Suriye ve Irak'ta IŞİD'le savaşan, gerileten ve IŞİD'in bölgedeki kontrolüne son verecek çözümü sağlayacak grupları desteklemeye yoğunlaşıyoruz.  Bunu gerçekleştiren, aşırılıkçı olmayan, ABD'ye tehdit oluşturmayan gruplara destek vereceğiz.  Bu destek, bu mücadele içerisinde yer alan çeşitli Suriyeli Kürtleri, Suriyeli Arapları ve Suriyeli Hristiyanları kapsıyor.  Bunun Suriye'de nihai başarımızın temel bir unsuru olduğu yönündeki inancımızı Türk hükümetine oldukça açık bir biçimde ifade ettik.

'ABD'NİN KÜRT KORİDORU OLUŞTURMA AMACI YOK'

ABD'nin Suriye'nin kuzeyinde PYD'ye ait olacak bir Kürt koridoru oluşturma amacı yok.  ABD, Suriye'nin toprak bütünlüğünü destekliyor, tıpkı Türkiye'nin ve Irak'ın toprak bütünlüğünü desteklediği gibi.  Suriye'yi parçalamak veya bu ülkenin içerisinden birden fazla siyasi oluşum yaratmak için buradaki mevcut çatışmayı kullananları, bu çatışmadan nemalananları desteklemiyoruz.   Askeri çözümü olmayan bu çatışmanın nihai çözümünün ise, Esad'ın yer almadığı ancak Suriye'nin tamamından sorumlu bir hükümete siyasi bir geçiş sağlanması olduğuna güçlü bir şekilde inanıyoruz.
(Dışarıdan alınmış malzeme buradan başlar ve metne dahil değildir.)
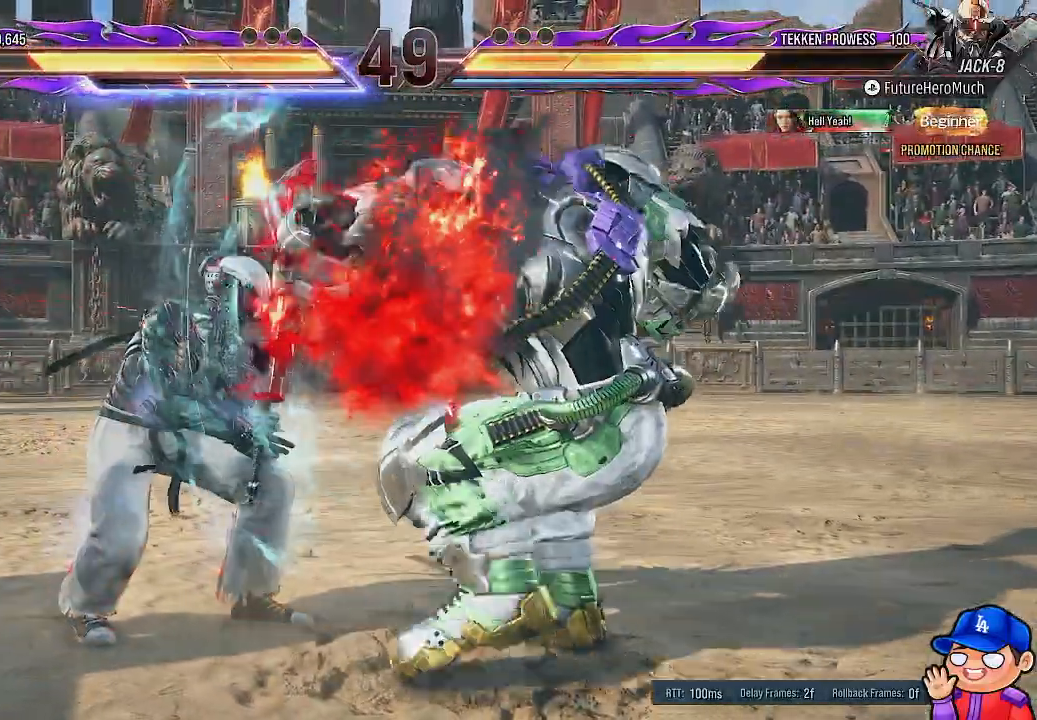
{"dt_ms": 500, "buttons": ["DPAD_DOWN", "DPAD_LEFT"], "left_stick": "center", "right_stick": "center", "events": [[100, "DPAD_LEFT", "down"], [217, "DPAD_LEFT", "up"], [267, "DPAD_LEFT", "down"], [433, "DPAD_DOWN", "down"]]}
Esad'ın Suriye'de bir geleceği olmadığına, yönetimin ve hükümetin parçası olmayı sürdürmeye dair tüm meşruiyetini kaybettiğine olan güçlü inancımızı sürdürüyoruz. Bu yüzden, Türkiye'nin de dahil olduğu müttefikler, ortaklar ve diğer ülkelerle birlikte yakinen üzerinde çalıştığımız konu, bu hedefe ulaşmanın en iyinin yolunun ne olduğu ve Suriye'de devam eden korkunç çatışmadan Esad'ın yönetiminde yer almadığı bir Suriye'ye geçişi gerçekleştirebileceğimiz bir noktaya nasıl gelineceği.
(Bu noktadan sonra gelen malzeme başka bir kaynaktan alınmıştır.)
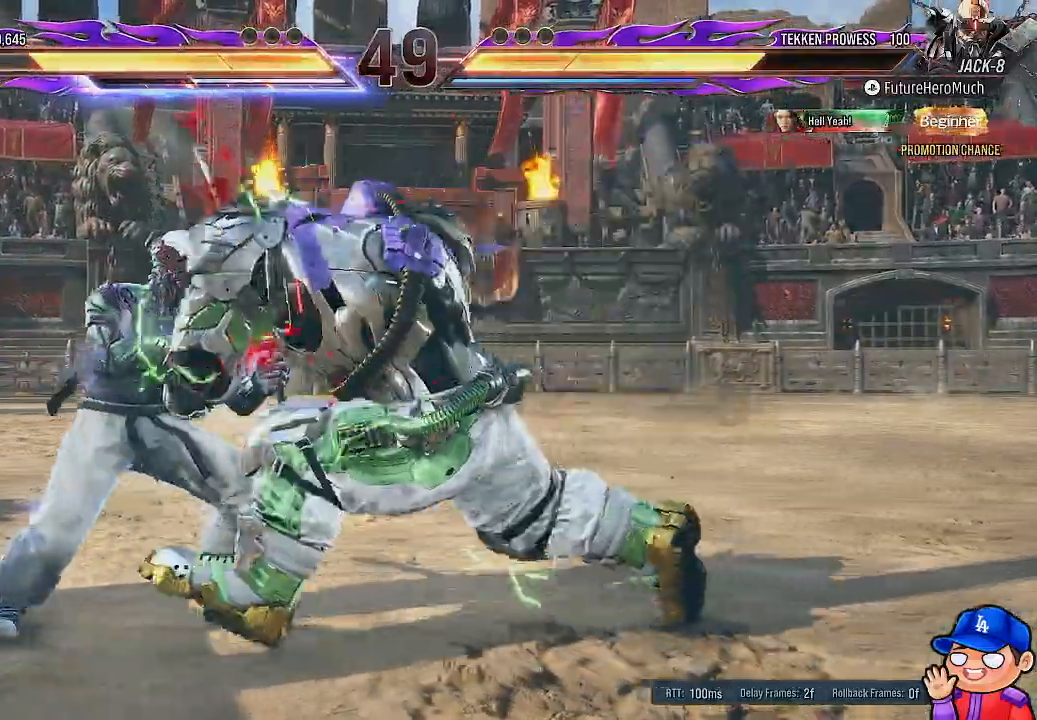
{"dt_ms": 500, "buttons": [], "left_stick": "center", "right_stick": "center", "events": [[17, "DPAD_DOWN", "up"], [17, "SQUARE", "down"], [67, "SQUARE", "up"], [267, "DPAD_LEFT", "up"]]}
'ABD HÜKÜMETİ PKK İLE DİYALOG HALİNDE DEĞİL'

Türkiye'nin (sınırları) içerisinde yeniden başlayan çatışmayla ilgili soruları da yanıtlayan ABD Büyükelçisi John Bass, kısaca şu bilgileri verdi:

— Türkiye'nin, PKK'nın ülke sınırları içindeki saldırıları nedeniyle, çatışma ortamına geri döndüğünü görmek bizi tedirgin ediyor.  Ve Türk hükümetinin kendisini savunma ve sınırları içerisindeki teröre karşılık verme hakkını, güçlü bir şekilde desteklemeyi sürdürüyoruz. 

— Suriye'deki duruma gelecek olursak, belirttiğim gibi, IŞİD ile mücadele etme konusunda kararlı olan Suriyeli Kürt, Suriyeli Arap, Suriyeli Hristiyan gruplar ve bireylere, bu hedefe ulaşmak için ihtiyaç duydukları desteği sağlamaya yoğun bir şekilde odaklanmış durumdayız.  Suriye içindeki herhangi bir gruba, katılma ihtimalleri bulunan askeri operasyonlar konusunda vereceğimiz desteğin sınırı budur.

— ABD hükümeti PKK ile diyalog halinde değil.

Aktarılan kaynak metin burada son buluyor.